Pick out every line in the listing below that contains the word "Tsunami", and copy each of those lines.
*** THE DATA Section Begins ***
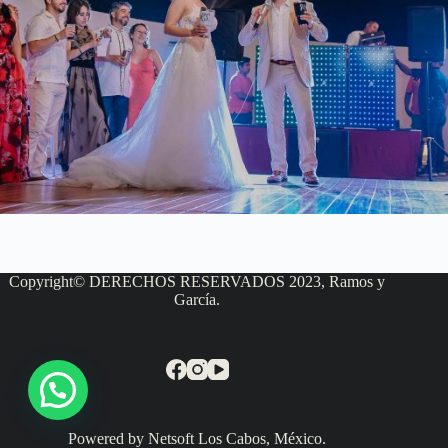
Copyright© DERECHOS RESERVADOS 2023, Ramos y
García.
Powered by Netsoft Los Cabos, México.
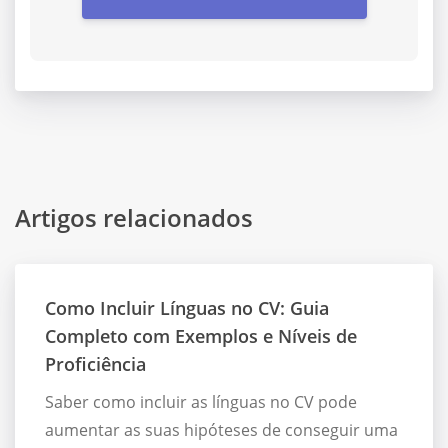
Artigos relacionados
Como Incluir Línguas no CV: Guia
Completo com Exemplos e Níveis de
Proficiência
Saber como incluir as línguas no CV pode
aumentar as suas hipóteses de conseguir uma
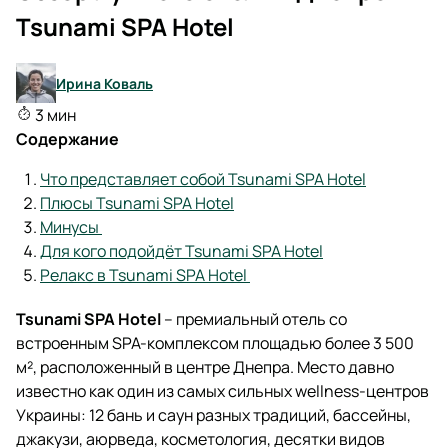
Tsunami SPA Hotel
Ирина Коваль
3 мин
Содержание
Что представляет собой Tsunami SPA Hotel
Плюсы Tsunami SPA Hotel
Минусы
Для кого подойдёт Tsunami SPA Hotel
Релакс в Tsunami SPA Hotel
Tsunami SPA Hotel
– премиальный отель со
встроенным SPA-комплексом площадью более 3 500
м², расположенный в центре Днепра. Место давно
известно как один из самых сильных wellness-центров
Украины: 12 бань и саун разных традиций, бассейны,
джакузи, аюрведа, косметология, десятки видов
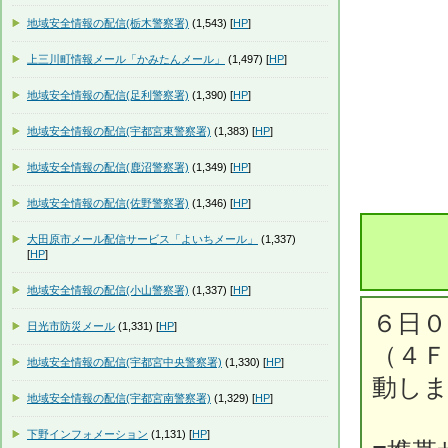
地域安全情報の配信(栃木警察署)
(1,543) [
HP
]
上三川町情報メール「かみたんメール」
(1,497) [
HP
]
地域安全情報の配信(足利警察署)
(1,390) [
HP
]
地域安全情報の配信(宇都宮東警察署)
(1,383) [
HP
]
地域安全情報の配信(鹿沼警察署)
(1,349) [
HP
]
地域安全情報の配信(佐野警察署)
(1,346) [
HP
]
大田原市メール配信サービス「よいちメール」
(1,337)
[
HP
]
地域安全情報の配信(小山警察署)
(1,337) [
HP
]
６日０
日光市防災メール
(1,331) [
HP
]
（４Ｆ
地域安全情報の配信(宇都宮中央警察署)
(1,330) [
HP
]
動し
地域安全情報の配信(宇都宮南警察署)
(1,329) [
HP
]
下野インフォメーション
(1,131) [
HP
]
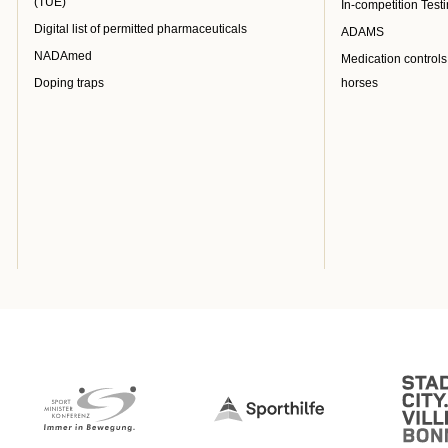
(TUE)
In-competition Test
Digital list of permitted pharmaceuticals
ADAMS
NADAmed
Medication controls
Doping traps
horses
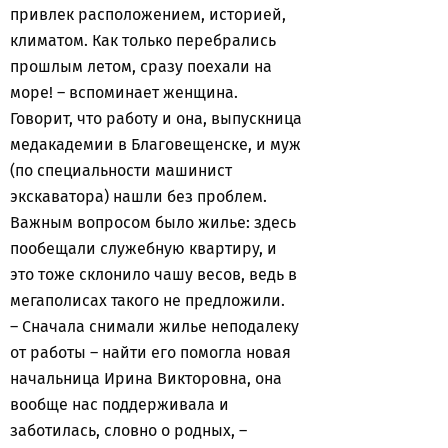
привлек расположением, историей,
климатом. Как только перебрались
прошлым летом, сразу поехали на
море! – вспоминает женщина.
Говорит, что работу и она, выпускница
медакадемии в Благовещенске, и муж
(по специальности машинист
экскаватора) нашли без проблем.
Важным вопросом было жилье: здесь
пообещали служебную квартиру, и
это тоже склонило чашу весов, ведь в
мегаполисах такого не предложили.
– Сначала снимали жилье неподалеку
от работы – найти его помогла новая
начальница Ирина Викторовна, она
вообще нас поддерживала и
заботилась, словно о родных, –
*** THE DATA Section Ends ***
§ **FINISHED TASK**
Tsunami SPA Hotel
Что представляет собой Tsunami SPA Hotel
Плюсы Tsunami SPA Hotel
Для кого подойдёт Tsunami SPA Hotel
Релакс в Tsunami SPA Hotel
Tsunami SPA Hotel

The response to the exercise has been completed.